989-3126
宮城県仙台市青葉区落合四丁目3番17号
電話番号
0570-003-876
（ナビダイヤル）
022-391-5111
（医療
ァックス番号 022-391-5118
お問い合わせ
******************************
Render the lines above as a Markdown table with a Row column holding each row number and a Line column holding the line itself, leaving out any blank lines.

| Row | Line |
|---|---|
| 1 | 989-3126 |
| 2 | 宮城県仙台市青葉区落合四丁目3番17号 |
| 3 | 電話番号 |
| 4 | 0570-003-876 |
| 5 | （ナビダイヤル） |
| 6 | 022-391-5111 |
| 7 | （医療 |
| 8 | ァックス番号 022-391-5118 |
| 9 | お問い合わせ |